If Santa Claus is global, the image of Santa living in the North Pole outside of sovereign divides has been elevated to a new horizon of expectations in the age of real-time maps. The question of “Where is Santa?” now can be responded to on a real-time viewer, prepared each and every Christmas Eve for over fifty-fie years, the North American Aerospace Command. For since the Cold War, and through the present age of smart phones and real-time tracking, NORADh as invited viewers all over the world the chance to track the gift-laden sleigh of Santa crossing the night-time sky at the speed of starlight. Never mind the different hours and expectations of Santa Claus in different nations or countries. For NORAD allows the world to track the flight of Claus cum reindeers on NORAD’s Santa Tracker, an annual collective exercise in mapping of increasing popularity, moving the image of bearing gifts into the globalized world.

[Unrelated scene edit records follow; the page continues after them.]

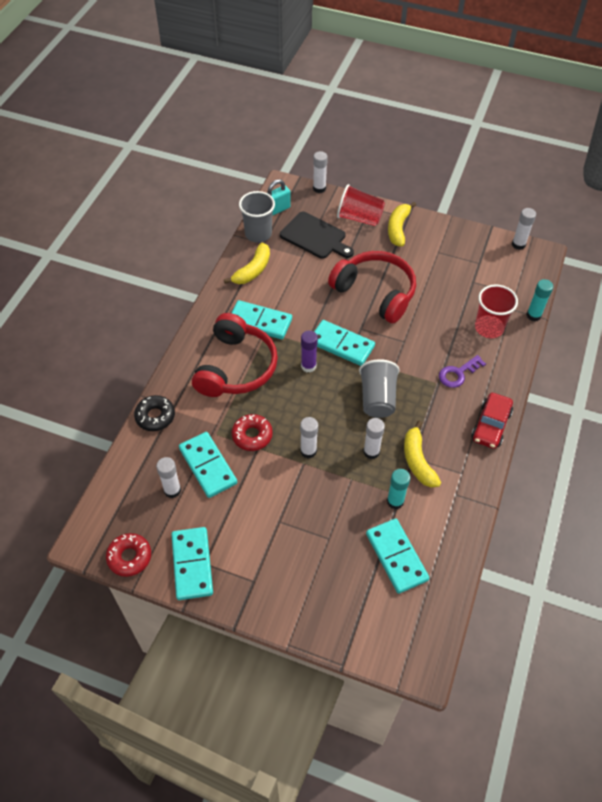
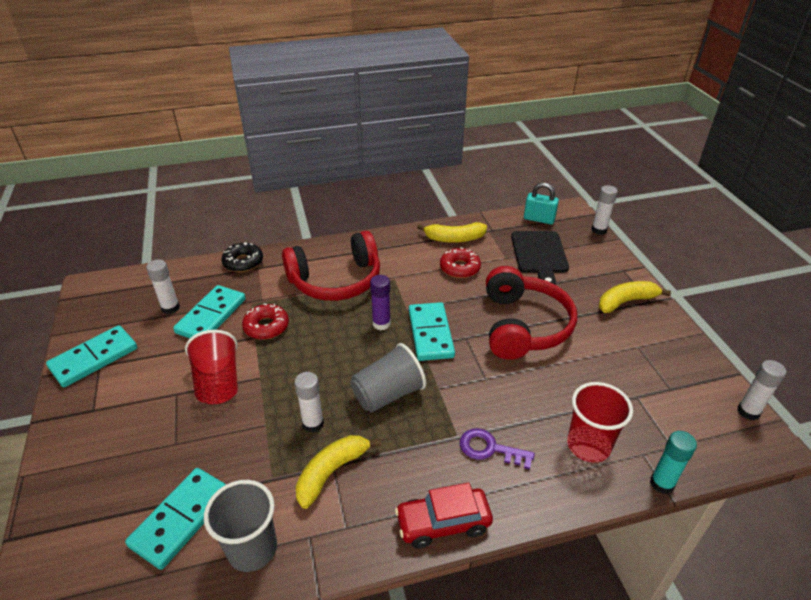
camera: 55 degrees right, 15 degrees down
(129, 557) = (84, 317): red donut -> red donut (460, 268)
(258, 234) = (498, 222): grey cup -> grey cup (252, 549)
(260, 322) = (401, 270): turquoise domino -> none
(308, 451) = (277, 373): white glue stick -> none
(359, 218) = (601, 270): red cup -> red cup (218, 382)
(395, 501) = (259, 478): turquoise glue stick -> none

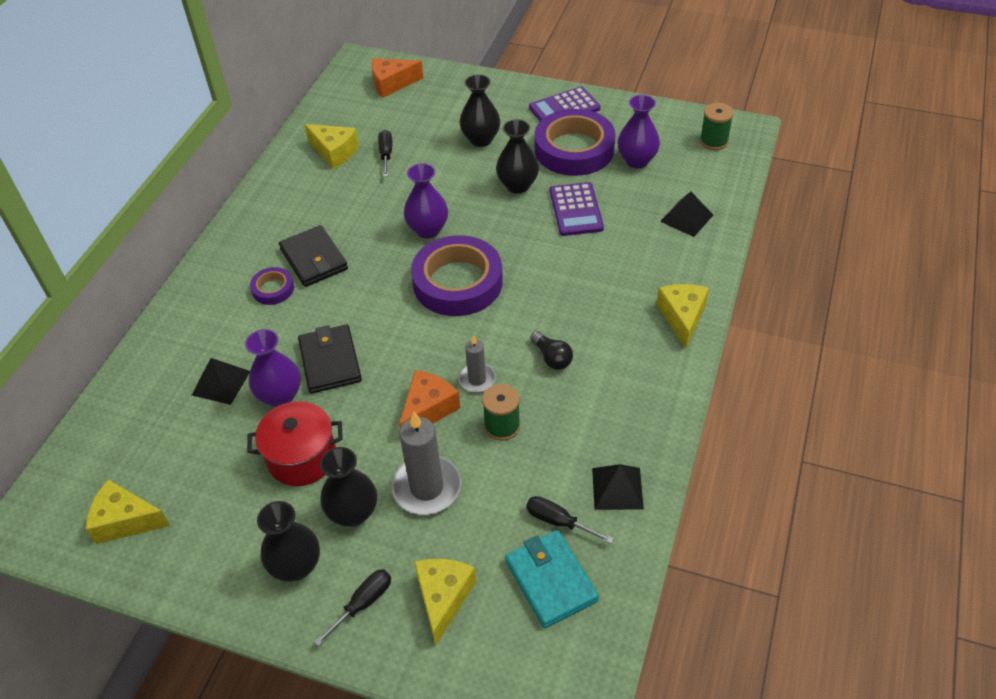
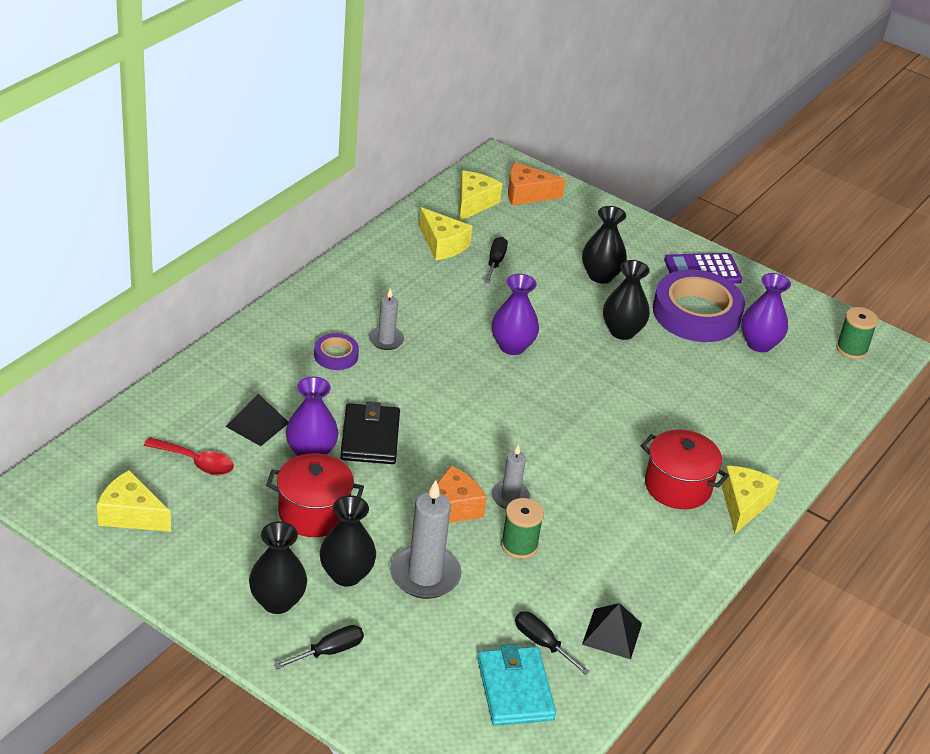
camera: 10 degrees right, 10 degrees down
(174, 442) = (196, 462): none -> red spoon
(314, 259) = (386, 340): black wallet -> grey candle
(443, 598) = (406, 671): yellow cheese -> yellow cheese (473, 203)
(457, 282) = (524, 404): purple tape -> none
(552, 358) = (593, 501): black light bulb -> none
(576, 210) = (674, 372): purple calculator -> none
(620, 318) = (678, 486): none -> red pot
(686, 218) = (789, 414): black pyramid -> none

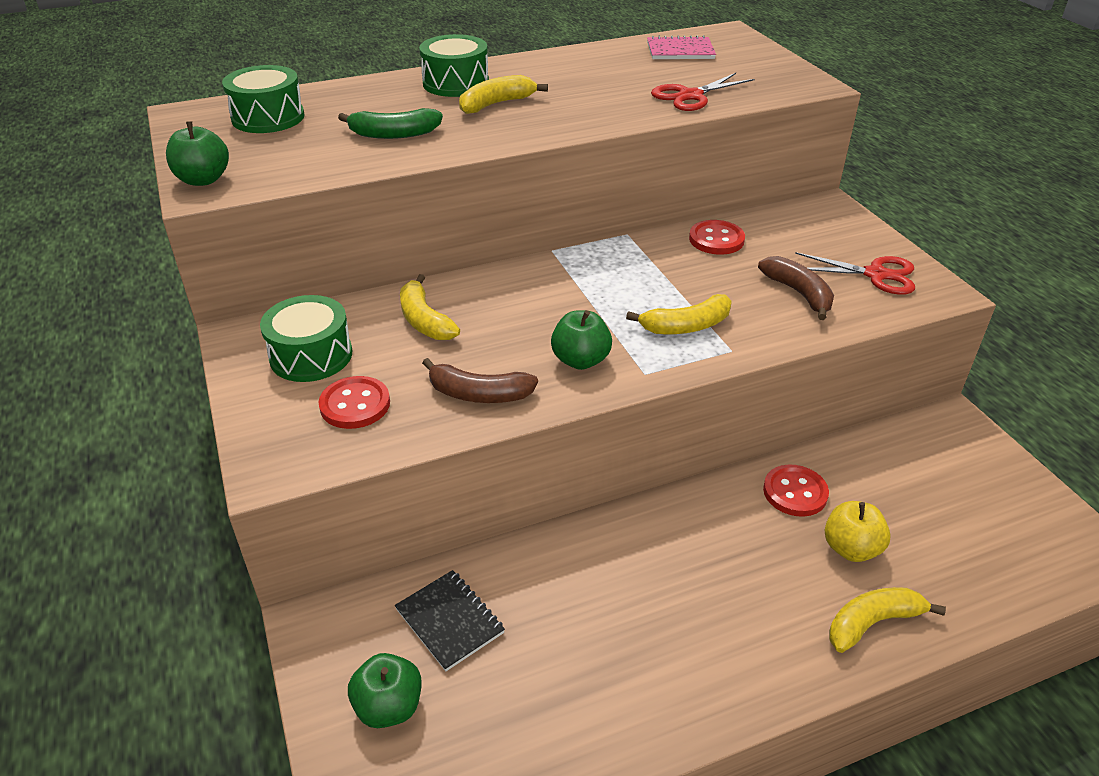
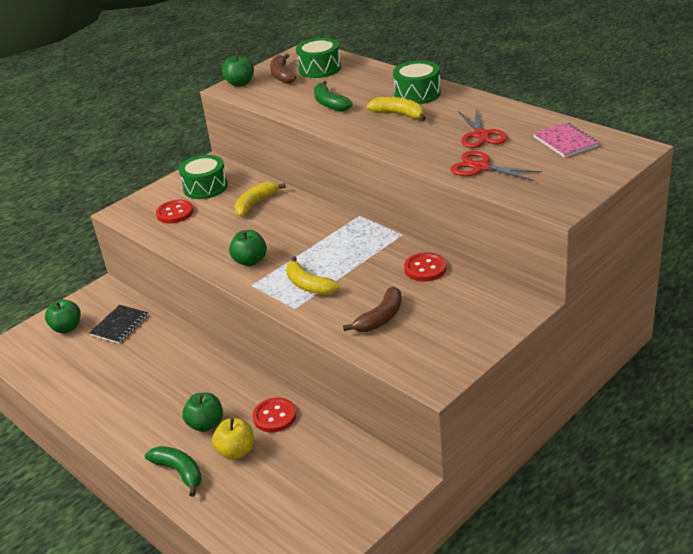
camera: 70 degrees right, 5 degrees down
(479, 394) = (202, 241): brown banana -> brown banana (282, 75)
(778, 567) = (206, 424): none -> green apple
(872, 623) = (179, 472): yellow banana -> green banana
(875, 274) = (434, 346): red scissors -> red scissors (481, 135)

Indeed, the mind-boggling proportions of its popularity, attracting upwards of 20 million individual users in 2011 alone, is a statement not only to its improved UX, but to the versatility of its incorporation of mapping servers better to imagine the itinerary of Santa’s airborne sleigh. For while we once envisioned the night-time flight of Santa Claus far-off and against a starlit sky and full moon, to accentuate the surprise of a magical sled-borne itinerary–


–the Santa Map brings that journey up-close for everyone before a computer monitor, following a sort of sleigh space that is the surrogate for airspace. The remapping of Santa’s itinerary has been done in a way that tracked, as the sleigh’s global progress is intercepted and relayed online in real time from posts of remote observation to viewers around the world. And in an age of global surveillance, there seems to be no reason why Santa’s sleigh cannot as well be surveilled for the interests of children everywhere.
There’s a huge appeal in the ways that the Santa Map creates and imagined community, as much as it embodies an annual itinerary. The interest in tracking Santa’s sleigh has grown considerably in recent Christmas Eves. The huge interest in tracking Santa’s sleigh–and effectively mapping the visits of the airborne sleigh into our hearth–is a way of bringing maps in line with pleasure at a time when we need to look for solace where we can find it, and where we can find a comfort that the onslaught of most maps of contemporary events in fact rarely provide.
Christmas has been a communal but solitary experience–located in the hearth and around the tree, and gift-opening a ritual of individual families–but somewhat serendipitously, the collective witnessing of the Santa Map offers a vicariously removed experience for crowds of viewers, removed from one another but creating the illusion of comprehensively witnessing the arrival of a fictional character to homes everywhere, as if to knit us together in holiday wonder, suspended for the evening in an imaginary international airspace of momentary world peace. In recent years, but perhaps since the Cold War, this particular image of good cheer provides the odd inversion of the danger of the military missile strikes, if not offering the miracle of suspending fears of missile strikes, or the contradictions implicit in imagining peace in a world that lies on the brink of global war by using the very tools to chart missile defense systems as instruments of good cheer. Santa may face a different workweek in the malls where he can now be met in many different nations–as he traverses national borders with different work weeks!–


–but the folks in the U.S. government and NORAD it completely reasonable to have the right to track the geospatial complexity of Santa’s sleigh ride, without removing any mystery out of Christmas holidays. It may be even reassuring that if Christmas Eve is Santa’s busiest hour of flight, the arcs of where reindeers guide his flightpath can be illuminated on our devices, in vivid geospatial specificity and even local detail.